呉停泊中に榛名が受けた命中弾は米戦略爆撃調査団によると、3月19日に1発、6月22日に7発、7月24日1発、7月28日に7発、他に至近弾多数というものである。残された写真では後部に大きく傾斜しており、正面からの写真では艦首左舷も大破しているのが見て取れる。右舷側は江田島に近かったことから左舷を中心に攻撃を受けたことがうかがえる。上記本文と米戦略爆撃調査団による命中弾数が異なるのは、日米において命中弾・至近弾の認識の違いによると思われる。

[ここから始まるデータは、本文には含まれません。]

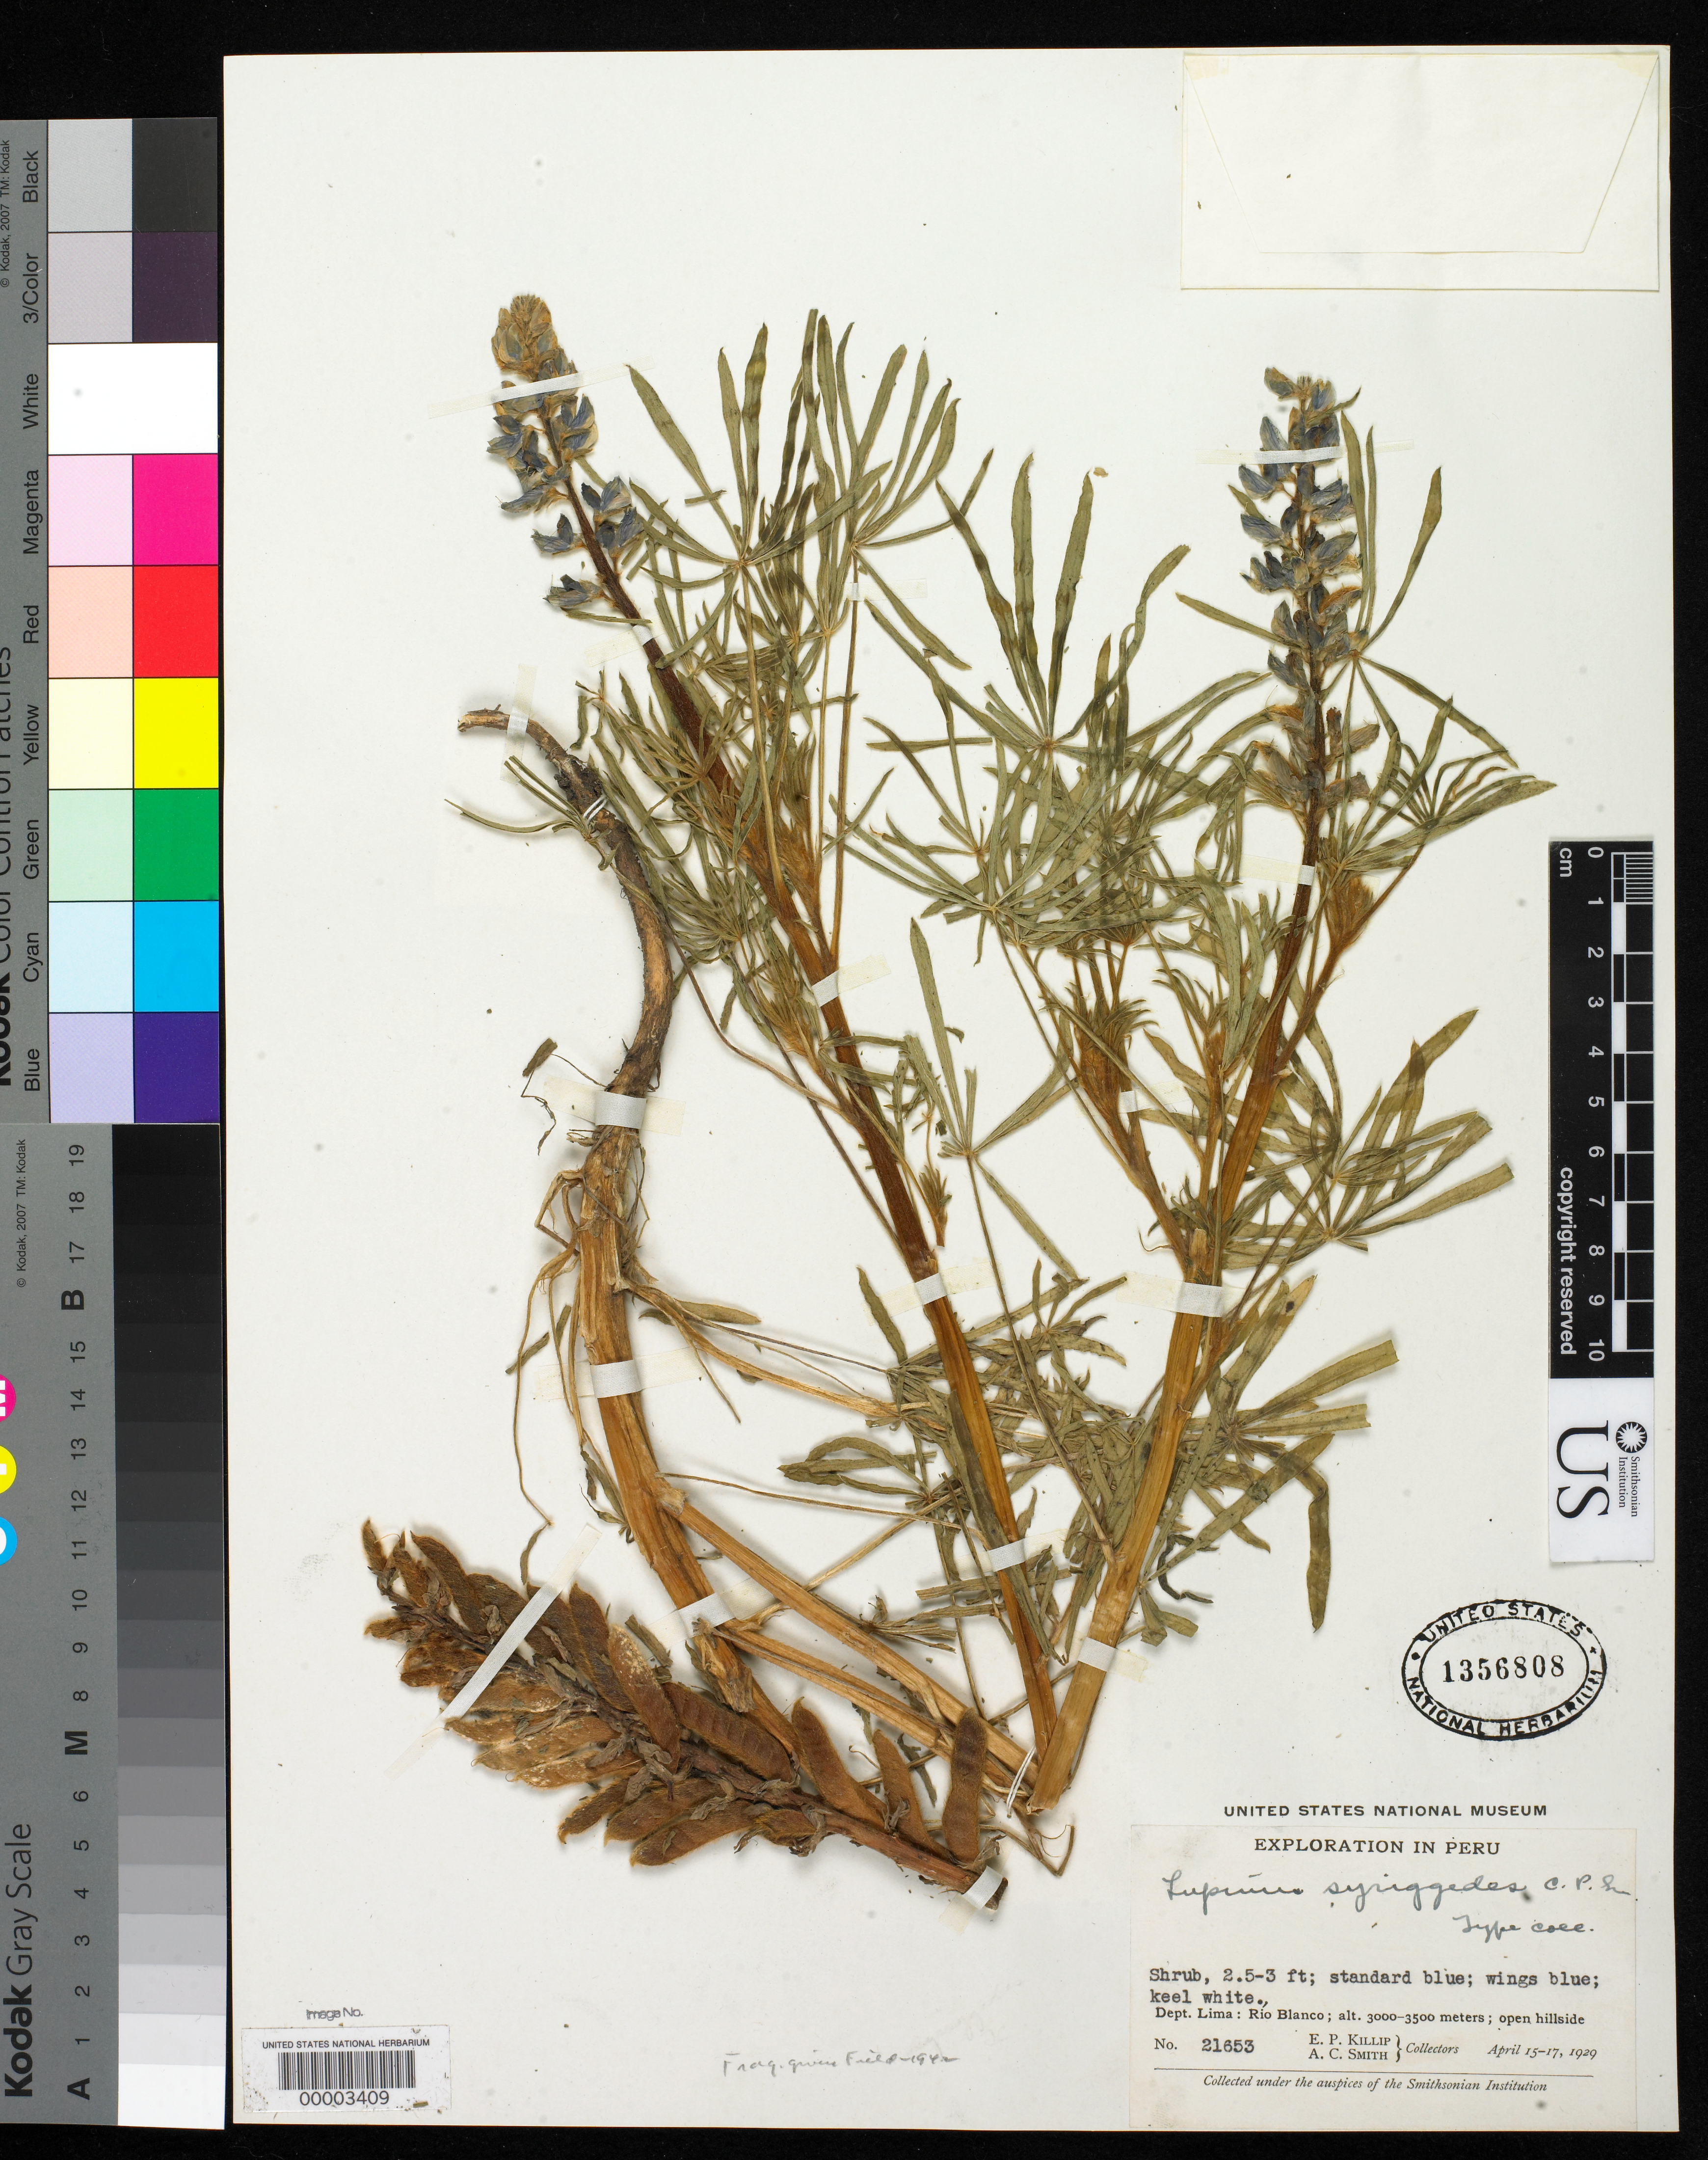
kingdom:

その榛名も1945年11月20日に除籍され、1946年5月2日浮揚解体作業に着手し同年7月4日に解体が完了した
榛名は開戦時すでに艦齢26年の老朽艦であるにも拘らず最前線にあって主要海戦の多くに参加しており、しばしば損害を受けた。その姿は開戦直前に完成して最前線での主要海戦でもほとんど損害を負うことがなく「幸運の空母」とも称される空母瑞鶴と対照的であるが、この2艦は駆逐艦雪風などとともに「日本海軍の武勲艦」と評されることが多い。また日本戦艦で最も多くの海戦を生き延び、その終末を解体という形で迎えたことから、諸書には「戦艦榛名は戦後復興のための資材となった」旨の記述が多くみられる。
※ 空白は不明。1944年は推定を含む。 ※※ 水平防御に缶室64mm、機械室83-89mm、弾薬庫102-114mm、舵取室76mmなど追加。
※脚注無き限り『艦長たちの軍艦史』14-16頁、『日本海軍史』第9巻・第10巻の「将官履歴」及び『官報』に基づく。
広島県江田島市江田島町小用には出雲と合同の「軍艦榛名・出雲戦没者留魂碑」が建立されている(揮毫は元衆議院議長の灘尾弘吉)[65]。また、長崎県佐世保市の佐世保東山海軍墓地(東公園)には1981年(昭和56年)11月8日に「軍艦榛名戦没者慰霊碑」が建立されている[66]。